SPOILER ALERT FROM HERE ON OUT

Just about my favorite aspect is how easily Dostoevsky gets into your head. Or leads you into the character’s head. As a young person with some affinity with nihilism, I suppose it wouldn’t take much for me to get into Raskolnikov’s head so maybe that’s not a testament to the writer’s ability, but I digress. Porfiry was my absolute favorite. As I was pretty much putting on my Raskolnikov hat the whole time, I really felt the panic and anxiety whenever the detective appeared on the scene and when he was speaking with the main character, I felt as Raskolnikov felt, utterly trapped between my conscience, my desire to get away with it, Porfiry’s masterful interrogation and the desire to just “end it all” by giving myself over to the law. Without Porfiry, Raskolnikov seems to find some relief from his guilt.

What still stands out to me to this day is the killing of Lizaveta. Rodion never meant to do it. He was overconfident and arrogant in thinking that things would work out just as he intended. He didn’t know himself. He didn’t know he would kill her in a fit of panic (at least that’s how I remember it happening). He thought all would go according to plan, he would play Napoleon and that would be that. The whole affair would be wrapped up in a neat little bow. Whatever righteousness his act might have had, it was all gone the moment he killed Lizaveta. Not that there was much righteousness there in the first place. He was in hell after the killing. I can’t imagine he anticipated this. He wanted to do the Superman thing and transcend good and evil. Problem is, that’s just not in him. Very few people have no conscience and he’s just not one of them; if anything he seems to have quite a strong conscience. I think it serves as a good message for anyone who advocates violence, even for a “good” cause. Can you live with yourself afterwards? Can you really? And if you can’t, maybe it’s wrong.

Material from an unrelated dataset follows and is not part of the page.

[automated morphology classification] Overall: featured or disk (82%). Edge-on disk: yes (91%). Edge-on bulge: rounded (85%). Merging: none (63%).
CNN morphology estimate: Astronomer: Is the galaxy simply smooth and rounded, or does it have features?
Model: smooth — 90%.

If I must place Raskolnikov within the Dostoyevsky universe, it’s probably a mash up between two of the Karamazov brothers. Long story short, there is a thinker and there is a doer. Raskolnikov is very clever, but he also has the courage of his convictions. He acts on them, whereas the “thinker” brother does nothing but write papers and diatribes. After some bad thing happens due the “doer” acting on the “thinker’s” ideas, the latter goes into a moral paralysis, a “brain fever”, if you will, very similar to Raskolnikov’s mental breakdown near the end. I suppose that’s part of his tragedy. He has a conscience and he’s way too intellectual to really believe that his act was right. He’s only half of a doer and cannot get away from questioning himself. It would have been easier if he was just a Napoleon or an Alexander who act but don’t seem reflect much on why they’re doing it. Maybe that’s also part of being self conscious. Most “great”, “beyond good and evil” people don’t seem to be. Or, if they are, they suppress it.

One thing that puzzles me is Dostoevsky took care to tell us how impoverished Raskolnikov was. What’s the relevance to the story? I don’t remember. Maybe I need to read it again. I don’t remember why he was so impoverished. Did he fail out of school? Did he create his own circumstances? I don’t remember if it had anything to do with his desire to kill Alyona. Probably. But I can’t say for sure. I definitely need to reread this book.

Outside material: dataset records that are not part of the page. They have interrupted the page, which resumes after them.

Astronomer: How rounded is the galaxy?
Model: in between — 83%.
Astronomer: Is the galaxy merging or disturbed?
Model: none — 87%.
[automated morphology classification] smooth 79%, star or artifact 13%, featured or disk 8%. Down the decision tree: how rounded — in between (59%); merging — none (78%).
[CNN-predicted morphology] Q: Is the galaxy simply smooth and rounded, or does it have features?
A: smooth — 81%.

Kind of how meat, dairy, eggs all come in neat packages - completely devoid of their actual procurement.

I spoke to an eastern-european during the study group discussions, and they emphasised that social standing is a large part of russian culture. Similar to a caste system. Hence the emphasis on him as a student, or the drunkard’s wife as coming from a noble family.

I think the impoverishment, wasn’t particularly true externally - he had means and resources and friends that could help him - but his own mind impoverished him. His girlfriend seems to make him realise that.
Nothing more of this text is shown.